#### Vorliegender Text ####

Kennen Sie den Gegenteil-Tag?

ESV-Redaktion Philologie
23.01.2020
Völlig entgegengesetzt zum weit verbreiteten Glauben, der 25. Januar sei ein ganz normaler Tag, handelt es sich dabei um einen kuriosen Gedenktag: den Gegenteil-Tag. Oder ist er, ganz im Gegenteil, vielleicht doch sehr alltäglich?
Der Ursprung des auf Englisch National Opposite Day genannten Tages wird in den Vereinigten Staaten verortet, doch diese Angabe umfasst auch schon alle einigermaßen gesicherten Erkenntnisse über die Entstehung des Gedenktages. Es wird vermutet, dass die Aussage „I do not choose to run for president“ (dt. „Ich entscheide mich nicht dafür, als Präsident zu kandidieren“) von Calvin Coolidge, kurz darauf 30. Präsident der Vereinigten Staaten, Anlass zur verstärkten Beachtung gegenteiliger Aussagen im Allgemeinen gegeben haben könnte. Andere Quellen sehen das Aufgreifen dieser Episode der amerikanischen Geschichte durch die Cartoon-Serie „Sponge Bob Schwammkopf“ als starken Einflussfaktor auf die Prägung des Gedenktages. Unklar bleibt in jedem Fall, warum die Wahl ausgerechnet auf den 25. Januar fiel.

#### Datensatzeinträge ####

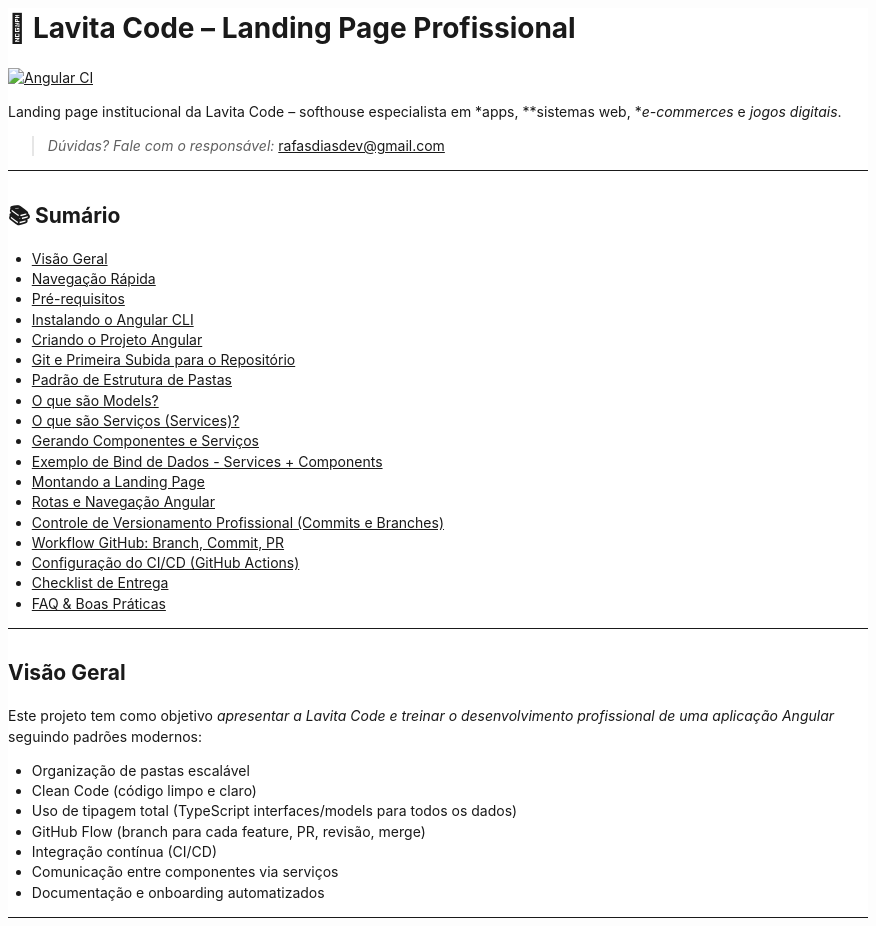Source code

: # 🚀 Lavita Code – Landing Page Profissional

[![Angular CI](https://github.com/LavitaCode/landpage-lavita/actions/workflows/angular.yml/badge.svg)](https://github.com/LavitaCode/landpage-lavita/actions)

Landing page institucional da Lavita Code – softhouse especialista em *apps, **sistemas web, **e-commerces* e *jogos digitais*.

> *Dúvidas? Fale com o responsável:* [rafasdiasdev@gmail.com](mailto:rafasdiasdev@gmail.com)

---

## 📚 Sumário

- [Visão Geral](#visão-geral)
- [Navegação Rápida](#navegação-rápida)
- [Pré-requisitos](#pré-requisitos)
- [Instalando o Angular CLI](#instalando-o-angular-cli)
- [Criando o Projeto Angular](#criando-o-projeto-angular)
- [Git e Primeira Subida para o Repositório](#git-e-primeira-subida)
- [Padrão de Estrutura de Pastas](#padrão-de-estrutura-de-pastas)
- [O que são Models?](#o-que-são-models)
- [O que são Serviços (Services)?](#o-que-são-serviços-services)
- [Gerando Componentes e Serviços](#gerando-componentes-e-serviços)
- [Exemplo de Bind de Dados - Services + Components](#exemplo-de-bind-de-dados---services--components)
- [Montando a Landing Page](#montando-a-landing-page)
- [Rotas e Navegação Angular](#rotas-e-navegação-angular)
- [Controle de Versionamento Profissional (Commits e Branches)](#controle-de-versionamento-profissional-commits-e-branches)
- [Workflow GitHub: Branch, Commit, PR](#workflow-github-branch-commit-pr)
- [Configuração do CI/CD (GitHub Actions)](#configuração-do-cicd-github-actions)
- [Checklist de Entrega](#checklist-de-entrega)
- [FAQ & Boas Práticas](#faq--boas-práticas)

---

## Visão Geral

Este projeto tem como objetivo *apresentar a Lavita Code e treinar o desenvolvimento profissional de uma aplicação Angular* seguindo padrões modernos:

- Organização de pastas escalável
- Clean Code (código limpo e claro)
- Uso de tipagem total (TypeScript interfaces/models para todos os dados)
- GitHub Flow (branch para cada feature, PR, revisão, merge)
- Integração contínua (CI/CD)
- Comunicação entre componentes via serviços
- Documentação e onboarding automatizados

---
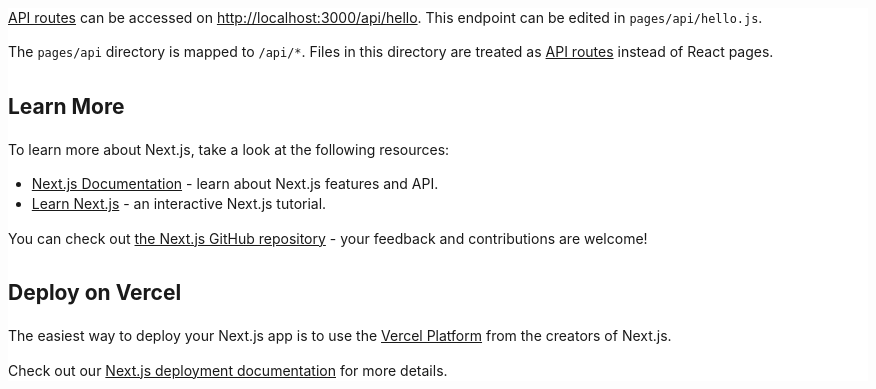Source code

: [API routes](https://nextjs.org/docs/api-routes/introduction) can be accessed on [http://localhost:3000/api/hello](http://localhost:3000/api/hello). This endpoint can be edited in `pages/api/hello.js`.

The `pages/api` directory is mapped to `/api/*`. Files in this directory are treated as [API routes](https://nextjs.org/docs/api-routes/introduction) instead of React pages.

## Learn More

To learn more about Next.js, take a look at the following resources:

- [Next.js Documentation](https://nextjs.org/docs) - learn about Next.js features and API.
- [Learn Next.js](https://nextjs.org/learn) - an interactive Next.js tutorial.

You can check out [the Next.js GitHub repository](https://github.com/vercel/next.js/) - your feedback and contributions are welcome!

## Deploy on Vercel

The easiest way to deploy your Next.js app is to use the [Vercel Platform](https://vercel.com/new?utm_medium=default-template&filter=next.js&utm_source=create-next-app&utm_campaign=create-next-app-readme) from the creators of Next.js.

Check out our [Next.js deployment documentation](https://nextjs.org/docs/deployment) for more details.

####
#### Datensatzeinträge ####

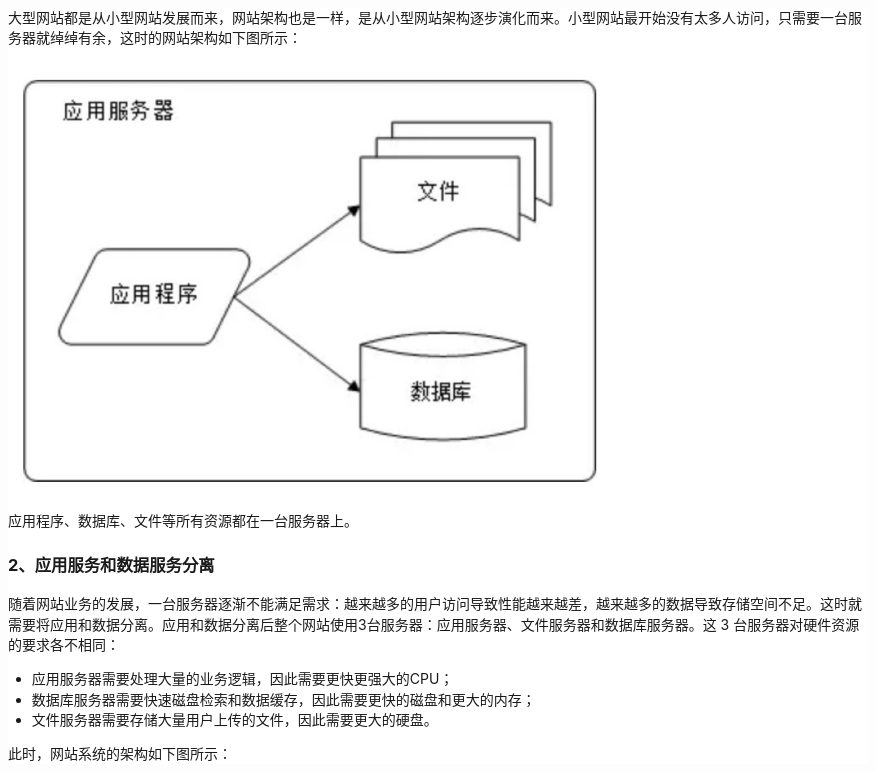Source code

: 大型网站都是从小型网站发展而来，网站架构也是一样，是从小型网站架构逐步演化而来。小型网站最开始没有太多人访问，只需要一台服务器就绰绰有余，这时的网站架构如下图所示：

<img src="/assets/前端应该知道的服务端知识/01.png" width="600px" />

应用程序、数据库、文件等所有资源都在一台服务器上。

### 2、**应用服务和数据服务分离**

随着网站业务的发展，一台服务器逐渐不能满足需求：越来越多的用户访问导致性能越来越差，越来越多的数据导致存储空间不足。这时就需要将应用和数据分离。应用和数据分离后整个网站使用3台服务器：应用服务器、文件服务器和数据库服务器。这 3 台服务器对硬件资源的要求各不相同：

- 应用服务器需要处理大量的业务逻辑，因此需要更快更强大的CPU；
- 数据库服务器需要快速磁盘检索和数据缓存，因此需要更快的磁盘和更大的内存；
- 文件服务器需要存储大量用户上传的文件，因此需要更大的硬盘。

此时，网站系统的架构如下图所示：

####

Aufgabe: Können Sie den Text über den Gegenteil-Tag im Anschluss an seinen letzten Satz weiterschreiben? Die Einträge stehen in keinem Zusammenhang mit dem Text über den Gegenteil-Tag.

Antwort:
Verkehrung ins Gegenteil jenseits des 25. Januar

Diese Frage stellt sich umso mehr, betrachtet man aktuelle und insbesondere alltägliche kulturelle Praktiken, von welchen eigentlich erwartet werden könnte, dass sie auf den Gegenteil-Tag beschränkt blieben: „Fake News“, das Verunglimpfen von (meist in den Medien getroffenen) faktischen Aussagen als Verzerrung der Realität oder glatte Lüge, stellen dabei eines der eindrücklichsten Beispiele dar, bei denen die Gegensätze ‚wahr‘ und ‚falsch‘ ineinander verkehrt werden. Auch das Zementieren von Gegensätzen, die nicht notwendig als solche erachtet werden müssten, erstreckt sich weit über den 25. Januar hinaus – nach dem Willen mancher beispielsweise bald entlang der Grenze zwischen den Vereinigten Staaten und Mexiko.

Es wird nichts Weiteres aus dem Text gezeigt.